During the '60s and '70s, plans for a bridge that would have linked Bridgeport, Groton, Old Saybrook or another town to Long Island had serious traction. The idea generated public hearings in Connecticut and New York and was championed by a succession of New York power brokers, including New York governors Nelson Rockefeller and Hugh Carey, and famed New York builder Robert Moses, a New Haven native who helped plan projects such as New York City’s Robert F. Kennedy Bridge (previously the Triborough Bridge).

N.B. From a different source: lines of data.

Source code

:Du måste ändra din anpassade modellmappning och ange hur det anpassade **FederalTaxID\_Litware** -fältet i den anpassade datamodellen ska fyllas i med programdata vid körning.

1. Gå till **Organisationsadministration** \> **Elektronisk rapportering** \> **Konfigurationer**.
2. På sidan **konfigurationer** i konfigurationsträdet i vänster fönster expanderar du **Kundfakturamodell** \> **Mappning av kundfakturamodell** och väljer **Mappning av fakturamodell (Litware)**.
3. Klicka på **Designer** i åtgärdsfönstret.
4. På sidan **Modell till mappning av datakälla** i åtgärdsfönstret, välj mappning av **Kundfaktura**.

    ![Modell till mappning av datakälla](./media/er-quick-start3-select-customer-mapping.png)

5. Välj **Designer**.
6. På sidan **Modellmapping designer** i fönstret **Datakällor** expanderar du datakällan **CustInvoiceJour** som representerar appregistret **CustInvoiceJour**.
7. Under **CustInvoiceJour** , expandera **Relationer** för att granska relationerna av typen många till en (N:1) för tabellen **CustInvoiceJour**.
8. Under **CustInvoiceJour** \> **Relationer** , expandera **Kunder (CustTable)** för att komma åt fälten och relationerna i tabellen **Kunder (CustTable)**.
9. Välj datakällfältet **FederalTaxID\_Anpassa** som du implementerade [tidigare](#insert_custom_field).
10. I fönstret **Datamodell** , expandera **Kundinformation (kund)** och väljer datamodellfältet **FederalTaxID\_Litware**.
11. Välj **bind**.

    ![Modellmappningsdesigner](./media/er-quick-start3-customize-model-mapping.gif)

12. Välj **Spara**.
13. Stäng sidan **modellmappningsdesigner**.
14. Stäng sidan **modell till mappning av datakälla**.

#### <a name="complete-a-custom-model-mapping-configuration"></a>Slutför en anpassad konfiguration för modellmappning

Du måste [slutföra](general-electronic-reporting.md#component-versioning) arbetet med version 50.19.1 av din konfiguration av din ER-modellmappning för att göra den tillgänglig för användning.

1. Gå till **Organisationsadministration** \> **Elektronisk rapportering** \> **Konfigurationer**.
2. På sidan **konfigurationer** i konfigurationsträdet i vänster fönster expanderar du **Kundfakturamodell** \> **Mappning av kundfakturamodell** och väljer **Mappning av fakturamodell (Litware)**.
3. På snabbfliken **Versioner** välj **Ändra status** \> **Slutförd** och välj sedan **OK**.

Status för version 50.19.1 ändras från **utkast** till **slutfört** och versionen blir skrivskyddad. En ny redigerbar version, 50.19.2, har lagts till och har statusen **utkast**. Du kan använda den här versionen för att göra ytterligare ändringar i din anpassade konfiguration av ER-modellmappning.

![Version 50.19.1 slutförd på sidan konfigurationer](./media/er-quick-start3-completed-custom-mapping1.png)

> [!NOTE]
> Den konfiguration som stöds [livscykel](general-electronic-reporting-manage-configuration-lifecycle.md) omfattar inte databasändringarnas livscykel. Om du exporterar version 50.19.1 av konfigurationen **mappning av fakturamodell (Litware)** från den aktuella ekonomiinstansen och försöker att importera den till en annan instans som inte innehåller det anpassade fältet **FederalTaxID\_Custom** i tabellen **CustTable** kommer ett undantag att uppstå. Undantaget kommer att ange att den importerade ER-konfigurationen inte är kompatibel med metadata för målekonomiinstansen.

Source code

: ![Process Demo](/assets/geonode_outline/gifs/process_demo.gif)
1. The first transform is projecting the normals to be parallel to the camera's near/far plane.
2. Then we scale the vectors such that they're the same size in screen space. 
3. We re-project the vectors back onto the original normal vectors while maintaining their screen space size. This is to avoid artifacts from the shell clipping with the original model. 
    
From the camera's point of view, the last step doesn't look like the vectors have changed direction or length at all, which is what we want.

Far from a flight of fancy, the idea for a bridge over the Sound was a serious proposal that was viewed as entirely feasible from an engineering standpoint. The concept’s feasibility was demonstrated in April 1964 when the 17.6-mile Chesapeake Bay Bridge Tunnel was opened. Built over a three and a half year period, it cost $200 million and the lives of six workers, and connects the Delmarva Peninsula with Virginia Beach. (Above a map of all the suggested bridges over Long Island Sound from a Wikipedia post on the 'Long Island Sound link'.)
Supporters of the bridge in New York used the slogan “a bridge is a Sound idea,” but as far as many in Connecticut were concerned, the plan didn’t hold water.
The last major push for the project took place in 1979 when New York Governor Carey proposed a tri-state advisory committee to review proposals for a bridge across the Sound. The committee looked at a possible routes for the bridge, one from East Marion, N.Y., to Old Saybrook (which would have been about 8 miles), and a longer route from Riverhead, N.Y., to Guilford.
“There was a very sincere and ambitious proposal to build a bridge,” recalls Barbara Maynard, who was first selectwoman of Old Saybrook at the time.
If built, it would have been a bridge over troubled waters, or at least troubled townspeople.
“There wasn't much enthusiasm on this end I’ll tell you,” Maynard says. “It would have really wrecked our town. We have miles of coastline and pristine beaches and that would have completely changed the whole environment around us.”
Maynard and others in Old Saybrook rallied against the plan. As a result of this resistance, as well as economic concerns, the concept was dropped.
But Maynard wasn’t the first Connecticut politician to battle plans for a bridge across the Sound.
The idea of a bridge across the Sound was explored as early as 1957 by the Montauk Beach Company. In 1963 a private organization called the Long Island Sound Tri-State Bridge Committee formed. This committee proposed a 23.8-mile bridge that would have started at Orient Point in Long Island then branched into separate spans; one would have gone to Groton, the other to Watch Hill, R.I.